Managing Eyewear slippage using friction
Friction is the primary force that keeps your eyewear from slipping down under gravitational pull. Therefore, your eyewear will start to slide down when friction is unable to keep it in place.In engineering, friction is the force from the applied force and the friction coefficient (µ) between the two materials in contact.
The equation takes the form,F = Fn x µ,
where Fn is the force applied normal (90 degrees) to the contact surface
There are three contact surfaces where friction acts to prevent your eyewear from slipping down. These contact surfaces are,
- Contact between bottom of the eyewear temple and top of the ears, F1
- Contact between the side of the eyewear temple and side of your head, F2
- Contact between nose-pads and your nose, F3
The normal force for F1 comes from the weight of the eyewear temple.
µ is the friction coefficient between the two materials in contact.

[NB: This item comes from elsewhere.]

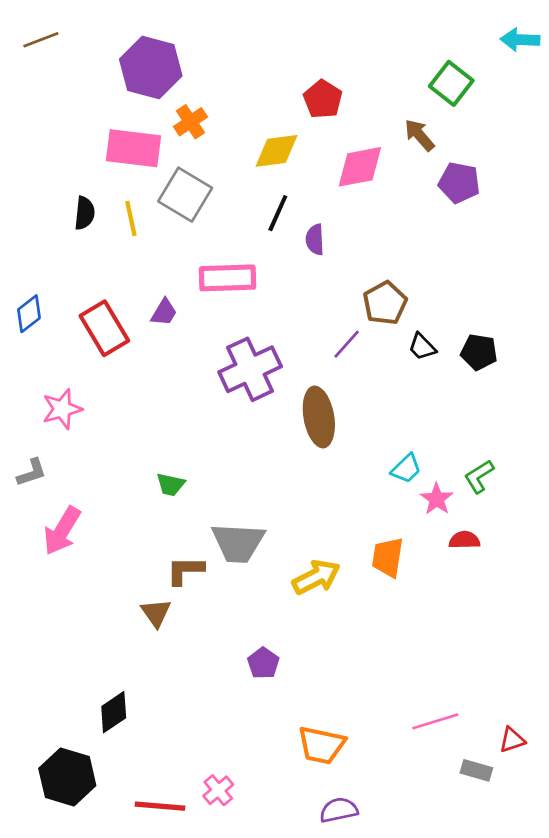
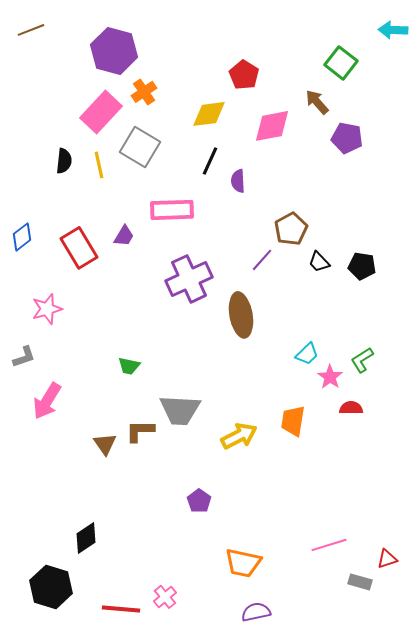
pink rectangle: (134, 148) -> (101, 112), turned -54
brown triangle: (156, 613) -> (105, 444), moved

For eyewear temple of the same weight, a higher µ will give rise to more friction.
Generally, µ between silicone and skin is greater than µ between most hard plastics and skin.
The video below gives a demonstration of higher µ leads to less eyewear slippage.
Greater friction between nosepad and nose, F3, will also help to prevent eyewear slippage. However, this is only effective when the eyewear is horizontal to the ground. As the head is tilted down, friction between nosepad and nose, no matter how great it is initially, will reduce to zero when the face is looking vertically down. In most cases, the eyewear falls off from the face before it is vertically down as shown in the video below.
Unlike friction from between the nosepad and nose, friction from the temple will not be reduced to zero either when the face is looking horizontally or vertically. Therefore, with sufficient friction at the temple, the eyewear will stay in place even when the face is looking vertically down. However, friction from the temple is less effective than the nosepad in preventing minor slipping in the horizontal facing direction. Therefore, the ideal eyewear would have high friction both at the nosepad and the temple. This will prevent slipping in all cases. See video of the experiment below.
Friction coefficient is the properties between two material surfaces. The friction on anti-slip mat and test objects surfaces may be different from that of the same material on the skin.